◆ **Exercise**:
Write out each record again exactly as it stands.

◆ **Extracted information**:
====
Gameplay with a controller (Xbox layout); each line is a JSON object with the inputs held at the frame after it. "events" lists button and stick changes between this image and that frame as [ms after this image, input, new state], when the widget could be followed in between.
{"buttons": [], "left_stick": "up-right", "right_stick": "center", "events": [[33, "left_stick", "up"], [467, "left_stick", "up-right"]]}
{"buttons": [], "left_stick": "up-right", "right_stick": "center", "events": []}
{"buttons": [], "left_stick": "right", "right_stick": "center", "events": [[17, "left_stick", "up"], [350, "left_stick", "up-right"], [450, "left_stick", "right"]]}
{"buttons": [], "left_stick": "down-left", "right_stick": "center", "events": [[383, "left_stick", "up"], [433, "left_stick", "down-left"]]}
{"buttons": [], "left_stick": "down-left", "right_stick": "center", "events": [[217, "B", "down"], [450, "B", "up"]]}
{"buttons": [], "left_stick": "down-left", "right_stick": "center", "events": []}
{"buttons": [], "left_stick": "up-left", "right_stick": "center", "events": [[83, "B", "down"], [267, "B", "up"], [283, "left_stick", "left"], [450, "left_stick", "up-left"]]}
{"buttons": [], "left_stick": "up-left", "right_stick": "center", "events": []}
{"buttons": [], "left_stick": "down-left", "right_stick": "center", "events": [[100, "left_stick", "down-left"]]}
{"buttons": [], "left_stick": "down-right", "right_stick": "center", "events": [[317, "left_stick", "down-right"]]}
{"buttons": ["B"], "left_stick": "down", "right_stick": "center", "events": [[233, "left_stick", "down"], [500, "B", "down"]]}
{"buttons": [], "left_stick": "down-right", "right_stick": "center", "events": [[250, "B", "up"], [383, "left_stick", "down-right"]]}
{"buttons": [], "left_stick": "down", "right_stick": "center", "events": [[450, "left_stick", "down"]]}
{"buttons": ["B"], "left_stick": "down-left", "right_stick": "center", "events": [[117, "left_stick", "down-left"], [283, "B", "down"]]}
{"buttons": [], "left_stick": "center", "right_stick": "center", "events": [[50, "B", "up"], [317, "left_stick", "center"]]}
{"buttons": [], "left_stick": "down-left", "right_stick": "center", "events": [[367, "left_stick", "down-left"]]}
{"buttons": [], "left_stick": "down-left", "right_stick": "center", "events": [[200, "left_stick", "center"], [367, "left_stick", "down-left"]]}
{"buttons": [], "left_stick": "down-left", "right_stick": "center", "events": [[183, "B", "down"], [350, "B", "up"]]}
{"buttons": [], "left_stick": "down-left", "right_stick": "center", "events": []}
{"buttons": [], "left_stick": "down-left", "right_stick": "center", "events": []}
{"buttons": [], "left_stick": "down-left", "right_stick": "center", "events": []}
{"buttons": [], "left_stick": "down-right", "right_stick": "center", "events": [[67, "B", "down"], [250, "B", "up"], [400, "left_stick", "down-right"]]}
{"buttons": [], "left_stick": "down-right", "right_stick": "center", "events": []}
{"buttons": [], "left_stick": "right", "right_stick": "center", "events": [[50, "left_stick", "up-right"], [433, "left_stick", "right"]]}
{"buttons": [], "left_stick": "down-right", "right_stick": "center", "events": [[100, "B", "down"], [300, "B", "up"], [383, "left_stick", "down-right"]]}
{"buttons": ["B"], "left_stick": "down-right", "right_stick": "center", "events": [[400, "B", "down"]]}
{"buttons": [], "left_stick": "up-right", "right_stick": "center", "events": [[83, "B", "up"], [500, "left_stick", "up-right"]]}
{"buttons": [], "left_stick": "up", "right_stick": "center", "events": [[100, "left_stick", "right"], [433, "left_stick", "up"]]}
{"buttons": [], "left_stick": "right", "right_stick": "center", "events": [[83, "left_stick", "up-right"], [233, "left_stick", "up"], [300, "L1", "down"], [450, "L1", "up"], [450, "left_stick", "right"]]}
====
◆ **Solution to the exercise**:
Gameplay with a controller (Xbox layout); each line is a JSON object with the inputs held at the frame after it. "events" lists button and stick changes between this image and that frame as [ms after this image, input, new state], when the widget could be followed in between.
{"buttons": [], "left_stick": "up-right", "right_stick": "center", "events": [[33, "left_stick", "up"], [467, "left_stick", "up-right"]]}
{"buttons": [], "left_stick": "up-right", "right_stick": "center", "events": []}
{"buttons": [], "left_stick": "right", "right_stick": "center", "events": [[17, "left_stick", "up"], [350, "left_stick", "up-right"], [450, "left_stick", "right"]]}
{"buttons": [], "left_stick": "down-left", "right_stick": "center", "events": [[383, "left_stick", "up"], [433, "left_stick", "down-left"]]}
{"buttons": [], "left_stick": "down-left", "right_stick": "center", "events": [[217, "B", "down"], [450, "B", "up"]]}
{"buttons": [], "left_stick": "down-left", "right_stick": "center", "events": []}
{"buttons": [], "left_stick": "up-left", "right_stick": "center", "events": [[83, "B", "down"], [267, "B", "up"], [283, "left_stick", "left"], [450, "left_stick", "up-left"]]}
{"buttons": [], "left_stick": "up-left", "right_stick": "center", "events": []}
{"buttons": [], "left_stick": "down-left", "right_stick": "center", "events": [[100, "left_stick", "down-left"]]}
{"buttons": [], "left_stick": "down-right", "right_stick": "center", "events": [[317, "left_stick", "down-right"]]}
{"buttons": ["B"], "left_stick": "down", "right_stick": "center", "events": [[233, "left_stick", "down"], [500, "B", "down"]]}
{"buttons": [], "left_stick": "down-right", "right_stick": "center", "events": [[250, "B", "up"], [383, "left_stick", "down-right"]]}
{"buttons": [], "left_stick": "down", "right_stick": "center", "events": [[450, "left_stick", "down"]]}
{"buttons": ["B"], "left_stick": "down-left", "right_stick": "center", "events": [[117, "left_stick", "down-left"], [283, "B", "down"]]}
{"buttons": [], "left_stick": "center", "right_stick": "center", "events": [[50, "B", "up"], [317, "left_stick", "center"]]}
{"buttons": [], "left_stick": "down-left", "right_stick": "center", "events": [[367, "left_stick", "down-left"]]}
{"buttons": [], "left_stick": "down-left", "right_stick": "center", "events": [[200, "left_stick", "center"], [367, "left_stick", "down-left"]]}
{"buttons": [], "left_stick": "down-left", "right_stick": "center", "events": [[183, "B", "down"], [350, "B", "up"]]}
{"buttons": [], "left_stick": "down-left", "right_stick": "center", "events": []}
{"buttons": [], "left_stick": "down-left", "right_stick": "center", "events": []}
{"buttons": [], "left_stick": "down-left", "right_stick": "center", "events": []}
{"buttons": [], "left_stick": "down-right", "right_stick": "center", "events": [[67, "B", "down"], [250, "B", "up"], [400, "left_stick", "down-right"]]}
{"buttons": [], "left_stick": "down-right", "right_stick": "center", "events": []}
{"buttons": [], "left_stick": "right", "right_stick": "center", "events": [[50, "left_stick", "up-right"], [433, "left_stick", "right"]]}
{"buttons": [], "left_stick": "down-right", "right_stick": "center", "events": [[100, "B", "down"], [300, "B", "up"], [383, "left_stick", "down-right"]]}
{"buttons": ["B"], "left_stick": "down-right", "right_stick": "center", "events": [[400, "B", "down"]]}
{"buttons": [], "left_stick": "up-right", "right_stick": "center", "events": [[83, "B", "up"], [500, "left_stick", "up-right"]]}
{"buttons": [], "left_stick": "up", "right_stick": "center", "events": [[100, "left_stick", "right"], [433, "left_stick", "up"]]}
{"buttons": [], "left_stick": "right", "right_stick": "center", "events": [[83, "left_stick", "up-right"], [233, "left_stick", "up"], [300, "L1", "down"], [450, "L1", "up"], [450, "left_stick", "right"]]}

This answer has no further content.